Her oncologist asked us at that time if grandma had a DNR. We had to say "yes" because it was her wish. Grandma was moved to CCU and was slowly improving until they put a purple bracelet on her left wrist. She asked what it was for and they told her it was "to let them know that if her heart stopped they weren't to restart it." That is when she took a turn for the worst and decided that she was going to die. She told me that evening that they said "my heart isn't strong enough to make it. I'm not gonna make it." The nurse told me she was very upset when he put the bracelet on her and explained it to her. He said if they had put it on her in the ER like they were supposed to instead of waiting 3 days that she wouldn't have even known it was there.
I do believe in upholding a loved ones wishes but I also think things need to be handled very delicately on the medical end in a case such as this. We did our part but what would have happened before the bracelet?
I'm sorry about your Grandma.

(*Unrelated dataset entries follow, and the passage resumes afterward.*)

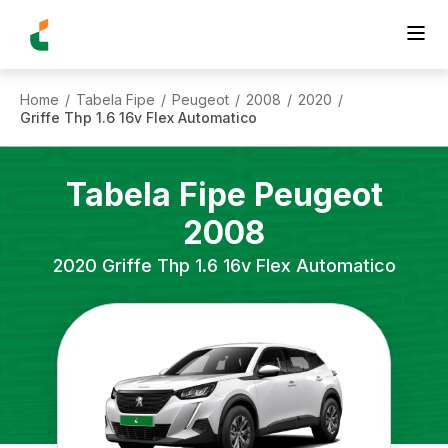
Home
Tabela Fipe
Peugeot
2008
2020
/
/
/
/
/
Griffe Thp 1.6 16v Flex Automatico
Tabela Fipe
Peugeot
2008
2020
Griffe Thp 1.6 16v Flex Automatico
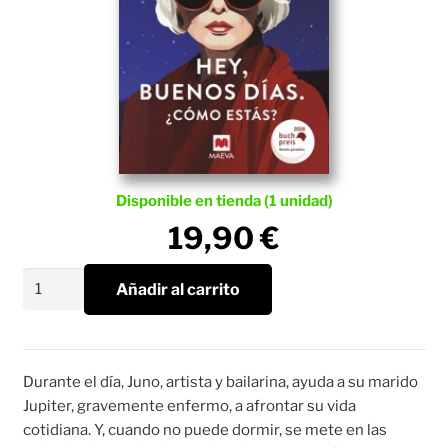
Disponible en tienda (1 unidad)
19,90
€
Hey,
Añadir al carrito
buenos
días.
¿Cómo
estás?
Durante el día, Juno, artista y bailarina, ayuda a su marido
cantidad
Jupiter, gravemente enfermo, a afrontar su vida
cotidiana. Y, cuando no puede dormir, se mete en las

It sounds from your post that your grandma had a desire not to be resusciated but that there were no actual legal directives made before she went into the hospital? (Which would explain why no bracelet could be applied in the ER).
What
has to happen is that her attending physician has to have a discussion with her to explain her condition and review her wishes before actually ordering DNR/DNI. If she was awake and alert this would have occurred with her, and perhaps the family also, but ultimately if she is able to, then she will be the one to make the decision. She may not have understood exactly what this meant - there's so much going on it can get confusing - but if I were her nurse under these circumstances in putting the bracelet on I would have explained to her what it meant, including the fact that it didn't mean that we were not going to treat her or that we were giving up hope, just that if the worst happened we would let her go peacefully and not put her through the pain of resuscitation; and I would also call back the attending physician to have him or her review it again and offer assurances about it as well.

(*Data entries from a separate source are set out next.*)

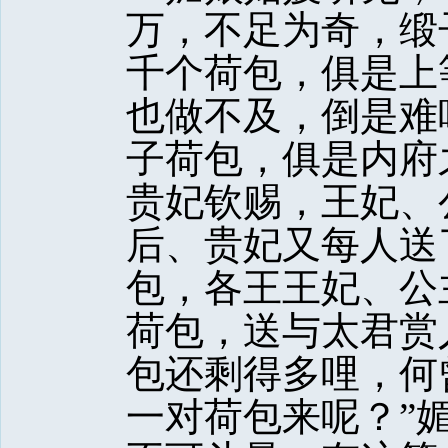
万，不足为奇，缎
千个荷包，俱是上
也做不及，倒是难
子荷包，俱是内府
贵妃钦赐，王妃、
后、贵妃又每人送
包，各王王妃、公
荷包，送与太君赏
包还剩得多哩，何
一对荷包来呢？”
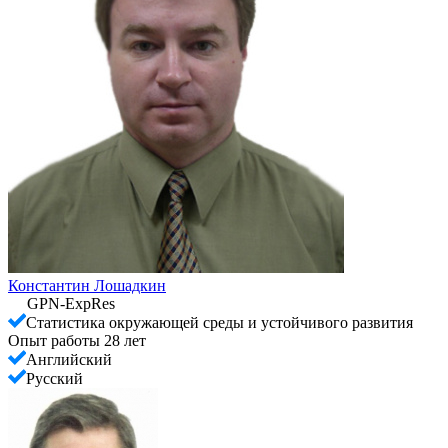
Константин Лошадкин
GPN-ExpRes
Статистика окружающей среды и устойчивого развития
Опыт работы 28 лет
Английский
Русский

What most people don't realize is that the agency that accredits hospitals mandates that "code status" be addressed with every patient who comes to the hospital. Those that don't comply risk losing accreditation. So every patient who comes in is asked their desires, and we even have to offer them the paperwork to fill out directives if they don't already have them in place. However, with that said, for most people coming in to the hospital, it's not exactly an urgent issue unless someone is critically or terminally ill, when it becomes a little more pressing to know exactly what the patient desires.

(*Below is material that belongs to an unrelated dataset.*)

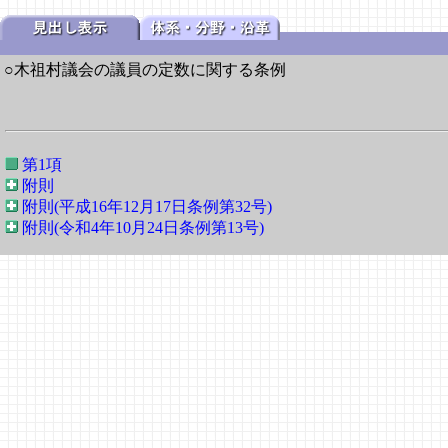
○木祖村議会の議員の定数に関する条例
第1項
附則
附則(平成16年12月17日条例第32号)
附則(令和4年10月24日条例第13号)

Full resuscitation is not pretty. If someone is expected to die, it's a kindness to let them go without the suffering what a "code" entails (electric shocks with defibrillation, broken ribs with chest compressions, tubes down throats for ventilation, urinary catheters placed, big needles placed in the neck while bed tilted upside down for a central line, buck naked with a room full of people, etc). Obviously, this would be different for those who aren't expected to die and/or have a chance for full recovery.